Here's an interesting concept: gods. Most often, this shows up in fantasy gaming, where clerics have divine powers (often including the ability to cast certain magic spells) granted by their deities.
Most games don't give much thought to how exactly this works. Do these gods exist? If so, do they all exist, or do certain pantheons exist while others are simply the imagination of their followers? If more than one pantheon exists, how do they interact?
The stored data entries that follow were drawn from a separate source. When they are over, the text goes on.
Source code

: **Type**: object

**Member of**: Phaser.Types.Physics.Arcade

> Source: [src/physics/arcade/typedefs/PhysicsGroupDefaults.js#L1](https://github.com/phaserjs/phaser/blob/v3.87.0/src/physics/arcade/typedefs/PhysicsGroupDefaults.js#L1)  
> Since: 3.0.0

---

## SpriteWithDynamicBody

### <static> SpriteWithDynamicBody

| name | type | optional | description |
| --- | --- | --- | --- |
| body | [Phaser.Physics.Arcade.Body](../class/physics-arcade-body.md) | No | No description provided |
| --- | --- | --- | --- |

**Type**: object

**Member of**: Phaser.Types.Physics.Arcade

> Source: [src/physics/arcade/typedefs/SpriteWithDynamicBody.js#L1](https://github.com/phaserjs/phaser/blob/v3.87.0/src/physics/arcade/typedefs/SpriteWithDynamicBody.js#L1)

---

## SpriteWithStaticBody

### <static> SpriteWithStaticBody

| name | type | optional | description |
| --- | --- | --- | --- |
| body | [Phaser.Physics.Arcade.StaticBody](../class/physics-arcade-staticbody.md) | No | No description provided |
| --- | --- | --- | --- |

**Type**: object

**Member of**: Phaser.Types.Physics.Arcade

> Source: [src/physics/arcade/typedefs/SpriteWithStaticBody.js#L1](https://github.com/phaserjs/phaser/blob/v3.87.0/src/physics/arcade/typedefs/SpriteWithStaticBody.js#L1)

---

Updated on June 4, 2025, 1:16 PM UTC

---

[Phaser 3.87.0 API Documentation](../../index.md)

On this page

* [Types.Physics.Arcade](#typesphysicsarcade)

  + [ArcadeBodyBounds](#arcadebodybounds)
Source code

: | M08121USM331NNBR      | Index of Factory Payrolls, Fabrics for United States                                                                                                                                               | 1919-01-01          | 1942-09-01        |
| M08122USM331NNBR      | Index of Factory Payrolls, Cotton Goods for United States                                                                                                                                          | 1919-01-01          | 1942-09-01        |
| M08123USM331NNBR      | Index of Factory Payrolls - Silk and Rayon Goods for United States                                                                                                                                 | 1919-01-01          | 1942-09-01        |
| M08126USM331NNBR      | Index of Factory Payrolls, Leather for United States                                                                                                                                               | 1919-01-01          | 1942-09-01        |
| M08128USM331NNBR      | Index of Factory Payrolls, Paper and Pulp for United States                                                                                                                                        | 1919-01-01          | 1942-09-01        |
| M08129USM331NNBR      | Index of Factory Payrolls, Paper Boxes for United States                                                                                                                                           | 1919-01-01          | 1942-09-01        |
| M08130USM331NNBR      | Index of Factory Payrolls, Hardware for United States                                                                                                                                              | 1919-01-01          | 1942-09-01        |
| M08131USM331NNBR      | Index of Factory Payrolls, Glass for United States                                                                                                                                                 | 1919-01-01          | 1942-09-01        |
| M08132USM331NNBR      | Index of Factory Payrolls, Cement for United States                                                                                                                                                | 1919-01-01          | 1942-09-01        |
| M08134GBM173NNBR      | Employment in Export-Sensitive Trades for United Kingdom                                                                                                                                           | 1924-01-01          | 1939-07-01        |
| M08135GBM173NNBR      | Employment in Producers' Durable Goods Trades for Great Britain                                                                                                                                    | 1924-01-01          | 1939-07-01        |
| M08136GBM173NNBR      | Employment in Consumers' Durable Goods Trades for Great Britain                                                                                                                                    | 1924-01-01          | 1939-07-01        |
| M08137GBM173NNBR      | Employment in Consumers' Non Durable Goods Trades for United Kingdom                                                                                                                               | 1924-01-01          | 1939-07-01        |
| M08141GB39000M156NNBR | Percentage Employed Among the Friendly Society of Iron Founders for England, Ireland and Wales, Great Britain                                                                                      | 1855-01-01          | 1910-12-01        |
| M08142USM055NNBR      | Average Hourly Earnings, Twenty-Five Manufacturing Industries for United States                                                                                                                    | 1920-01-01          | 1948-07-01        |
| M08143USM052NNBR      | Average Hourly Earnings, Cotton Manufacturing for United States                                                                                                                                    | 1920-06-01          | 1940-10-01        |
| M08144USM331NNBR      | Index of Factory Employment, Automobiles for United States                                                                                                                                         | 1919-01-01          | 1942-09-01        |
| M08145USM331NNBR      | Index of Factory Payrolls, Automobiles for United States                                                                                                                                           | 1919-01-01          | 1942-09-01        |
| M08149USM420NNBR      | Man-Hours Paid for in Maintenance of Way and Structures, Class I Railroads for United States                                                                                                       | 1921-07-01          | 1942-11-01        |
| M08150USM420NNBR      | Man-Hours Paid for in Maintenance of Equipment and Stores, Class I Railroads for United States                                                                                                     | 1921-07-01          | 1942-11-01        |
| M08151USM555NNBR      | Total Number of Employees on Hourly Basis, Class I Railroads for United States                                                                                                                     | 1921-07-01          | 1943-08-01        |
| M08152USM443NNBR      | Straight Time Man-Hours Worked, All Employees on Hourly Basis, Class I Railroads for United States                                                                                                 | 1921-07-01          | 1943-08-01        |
I think that the most elegant analysis of this conundrum is the cosmology created by Rich Burlew (ok, heavily borrowed by Rich Burlew from many already existing sources) for
The Order of the Stick. If you read his entire
oeuvre, you eventually learn that "in the beginning," so to speak, there were four pantheons of gods who created the world. Their inability to co-operate resulted in the slaying of the Gods of the West (based on real-world Greek gods; Zeus, Hera, Athena, Ares, &c.). The remaining pantheons (North, based on Norse mythology; Odin, Thor, Loki, &c. -- East, based on Babylonian mythology; Marduk, Isthar, Tiamat, &c. -- and South; based on Chinese mythology; the "twelve gods" include Dragon, Rat, Pig, Monkey, &c.) thus agreed to stay in their respective areas and not interfere directly in the regions of the other groups. This is why clerics are important; they can be the agent of their gods in other places. Later, the goblins and elves developed gods of their own too, who were grudgingly welcomed into the celestial realms.